TV

Chris Lilley’s ‘Jonah From Tonga’ Has Been Pulled From New Zealand TV Over Racism Concerns

The decision came after a member of parliament said the show "perpetuates negative stereotypes".

Chris Lilley’s Jonah from Tonga has been pulled from New Zealand television over concerns that it perpetuates negative stereotypes about people with Pacific heritage.

The comedy series is a spinoff of Summer Heights High and sees Lilley, a white Australian comedian, sporting brown makeup and a thick accent in his role as the title character, a 14-year-old juvenile delinquent of Tongan descent. It first aired on the ABC in Australia where it proved a ratings failure. It also caused significant controversy in the United States, where it was screened on HBO, with a number of prominent commentators and members of the Tongan community slamming the show as racist.

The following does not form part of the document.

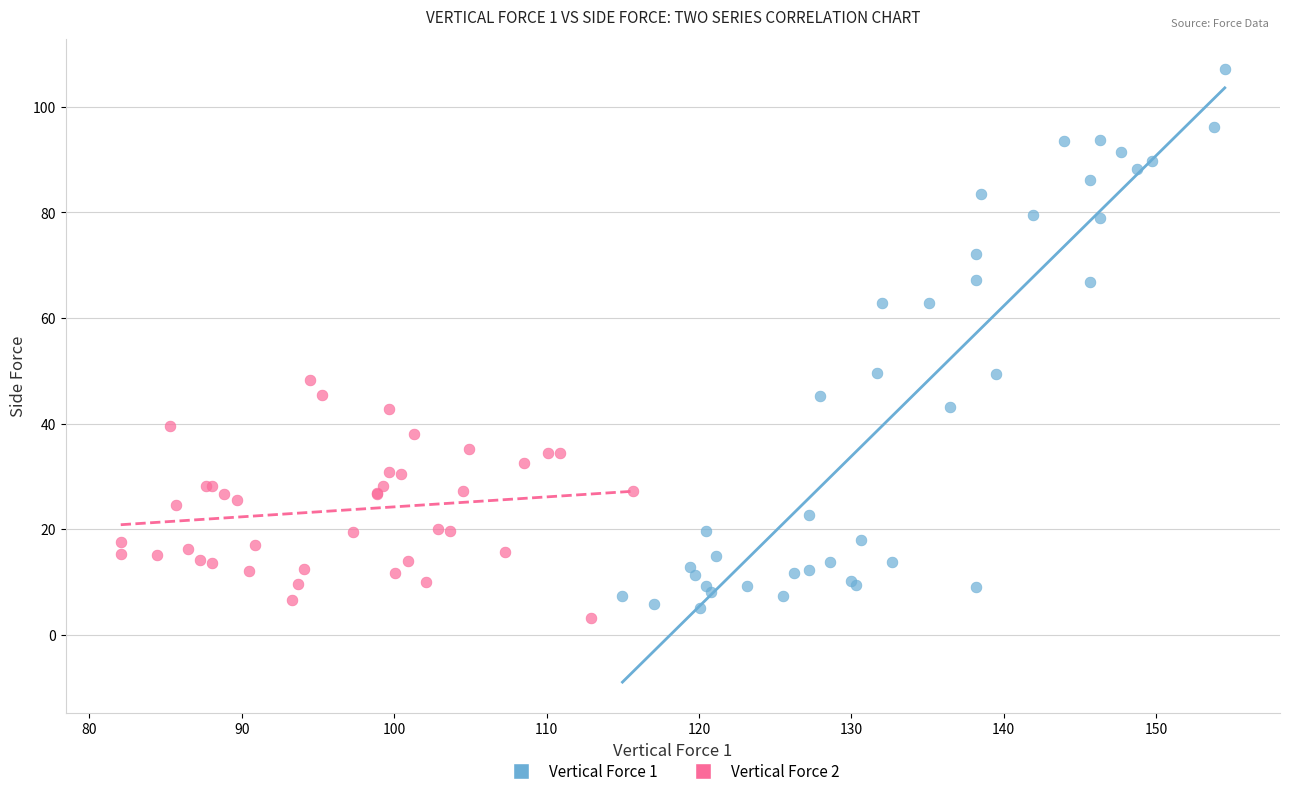

Which series reaches the maximum Y coordinate?

Vertical Force 1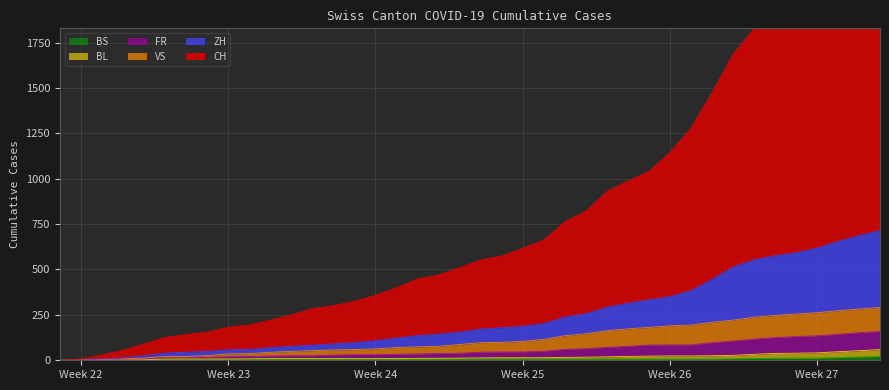

True or false: FR has a value of 0 at Week 22.

False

Maori Television in New Zealand screened the first episode on Thursday night, before the station’s board decided on Saturday to pull the program from their roster. “The values of Maori Television include respecting all communities,” said the board’s chairperson, Georgina te Heuheu. “As a leading indigenous broadcaster we have a responsibility to present all cultures with a degree of respect and aroha not least those of our Pacific whanaunga.”

New Zealand’s Minister for the Pacific Peoples, Alfred Ngaro, has backed the decision, having previously told Stuff.co.nz that the series “perpetuates negative stereotypes of Pacific people,” adding that “the fact it is pitched as comedy doesn’t make that any more acceptable.”

Increasingly, it seems as though the explanation that Lilley is satirising racial stereotypes is no longer passing muster among his critics. Reviewing the show for The Guardian back in 2014, Polynesian writer Morgan Godfery called Jonah from Tonga “a modern minstrel show” and Lilley “an exhibitionist in brownface, which should never be a permissible proxy for white audiences to work out their cultural anxieties and racial prejudices.”

Meanwhile, Kiwi comedian James Nokise told Stuff this week that the satire and racial commentary in the show “isn’t strong enough to counter a white guy in black face being part of the joke”.